ただ、このベストアルバム前半に並ぶ曲がどれも「Dreamland」やブレイク曲の「サンライズ」的であり、次第に飽きてくる。英詩でアッパーなラップと、裏声を使ったサビというBENNIE Kフォーマットは売れるのかもしれないが、さすがにそんな曲ばかりが並ぶと、反対にその公式のどこがいいのかすら分からなくなる。

ここ2枚のアルバムはコンセプトアルバムとして製作されていて、4枚目の『Japana-rhythm』では作品を通して四季を表現し、5枚目『THE WORLD』では音楽の世界一周旅行を繰り広げた。アルバム曲はシングルに比べ、パンチは弱いものの、曲調や曲順構成のうまさで飽きさせることのないアルバムだった。
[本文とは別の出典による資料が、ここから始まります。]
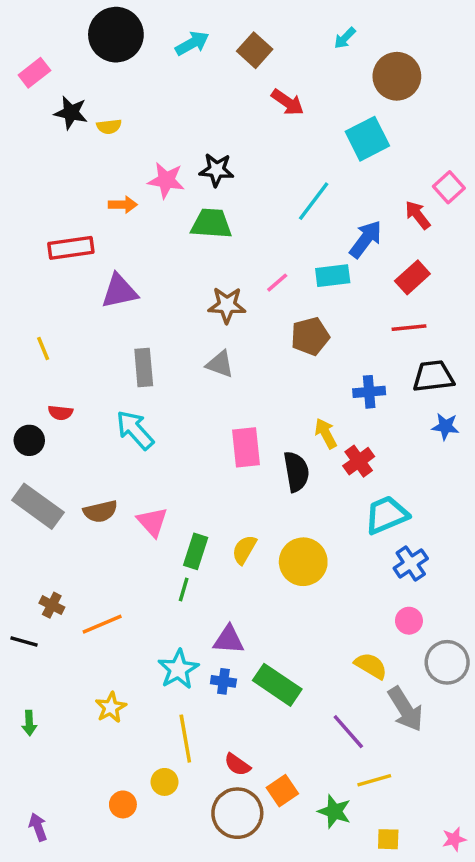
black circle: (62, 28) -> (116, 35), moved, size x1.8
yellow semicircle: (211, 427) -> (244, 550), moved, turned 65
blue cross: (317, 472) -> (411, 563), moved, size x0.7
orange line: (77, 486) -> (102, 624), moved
ベストということで、細やかに張り巡らされていた構成力が失われているのは残念。

そうはいっても、ベストアルバムならではの恩恵として、これまで聴いてこなかった前の曲と出会えたのは収穫だ。というわけで、M10「Okay」からM15「SILENCE」の流れが良かった。M10で聴けるCICOのラップはなかなかのもの。もう1ヴァースあればと思ってしまう。普段から女性ラッパーを聴くことがないので、日本にどれだけいるのか知らないけれど、うまい方だと思う。やや単調なメロディが気になるものの、サビがすばらしいM11「なごり夏」や限りなくポップミュージックなサビと降谷建志のようなラップとの組み合わせに和んでしまうM12「Better Days」。ファーストアルバムからの2曲──M14「Melody 〜night fly〜」とM15「SILENCE」はR&B的なアプローチで、音に過剰な装飾もなく、素材の良さを際立たせていてかなりいい。ファーストってこの路線の曲ばかりなのかしら。そうならば聴いてみたい。


ゴールデンウィーク直前のため強力作品のない時期にリリースされたとはいえ、初登場2位。そのまま3週連続2位だったので思わず聴いてみたのだけど、最新シングルのM16「モノローグ」や新曲であるM1「チャクラ」の音とメロディのどこが良いのかさっぱり分からなかったが、初期の音が結構好みだったは大きな発見だった。